What is container security scanning?
Why Interviewers Ask This
Mid-level Docker roles require deep understanding of this topic. Interviewers ask this to separate candidates who truly understand the mechanics from those who only know surface-level concepts.
Answer
Container security scanning analyzes Docker images for known vulnerabilities in OS packages and application dependencies (CVEs — Common Vulnerabilities and Exposures). Scanning should be part of the CI/CD pipeline — don't deploy images with critical vulnerabilities. Tools: (1) Docker Scout (built into Docker Desktop/Hub): docker scout cves myimage:1.0; (2) Trivy (Aqua Security, free, popular): trivy image myimage:1.0 — scans OS packages, npm, pip, Maven dependencies; (3) Snyk: snyk container test myimage:1.0; (4) Grype: grype myimage:1.0 — fast, open-source; (5) Amazon Inspector: continuous scanning of ECR images; (6) Clair: open-source for self-hosted registries; (7) Harbor: registry with built-in Trivy scanning.

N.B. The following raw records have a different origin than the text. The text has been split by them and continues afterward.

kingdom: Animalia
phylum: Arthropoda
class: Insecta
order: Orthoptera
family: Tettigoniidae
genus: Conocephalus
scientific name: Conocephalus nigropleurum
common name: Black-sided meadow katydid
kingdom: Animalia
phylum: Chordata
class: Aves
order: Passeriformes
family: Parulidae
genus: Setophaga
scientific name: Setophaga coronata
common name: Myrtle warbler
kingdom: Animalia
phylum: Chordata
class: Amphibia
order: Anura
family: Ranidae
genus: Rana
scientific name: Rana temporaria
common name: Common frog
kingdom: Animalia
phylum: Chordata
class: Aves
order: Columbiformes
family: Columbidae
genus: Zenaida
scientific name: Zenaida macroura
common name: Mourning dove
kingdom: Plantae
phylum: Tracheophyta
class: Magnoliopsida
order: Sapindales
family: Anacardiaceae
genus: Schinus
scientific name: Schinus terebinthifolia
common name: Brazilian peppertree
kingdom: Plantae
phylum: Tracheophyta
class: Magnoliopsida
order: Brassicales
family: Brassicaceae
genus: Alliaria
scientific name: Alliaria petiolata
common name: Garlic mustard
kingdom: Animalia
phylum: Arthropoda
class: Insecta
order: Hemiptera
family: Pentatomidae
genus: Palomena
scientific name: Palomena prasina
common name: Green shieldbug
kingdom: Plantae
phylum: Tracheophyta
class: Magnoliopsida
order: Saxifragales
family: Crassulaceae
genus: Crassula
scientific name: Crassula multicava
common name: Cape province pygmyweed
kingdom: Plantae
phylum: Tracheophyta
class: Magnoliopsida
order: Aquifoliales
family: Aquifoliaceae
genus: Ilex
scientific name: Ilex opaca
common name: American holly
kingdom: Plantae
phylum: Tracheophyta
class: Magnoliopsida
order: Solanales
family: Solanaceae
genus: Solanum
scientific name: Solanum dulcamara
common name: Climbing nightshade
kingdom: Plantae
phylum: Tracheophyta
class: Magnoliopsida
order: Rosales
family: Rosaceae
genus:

Best practices: (1) Base your images on minimal, regularly updated base images (e.g., node:20-alpine with scheduled rebuilds); (2) Pin dependency versions; (3) Scan in CI before pushing to registry; (4) Set a vulnerability threshold (block on CRITICAL, warn on HIGH); (5) Regularly rebuild and re-scan existing images; (6) Separate build-time tools from runtime (multi-stage) — fewer packages = fewer vulnerabilities; (7) Run as non-root (USER instruction).
Pro Tip
Back up your answer with a specific project or situation. Saying 'In my last Docker project, I used this when...' immediately makes your answer more credible and memorable.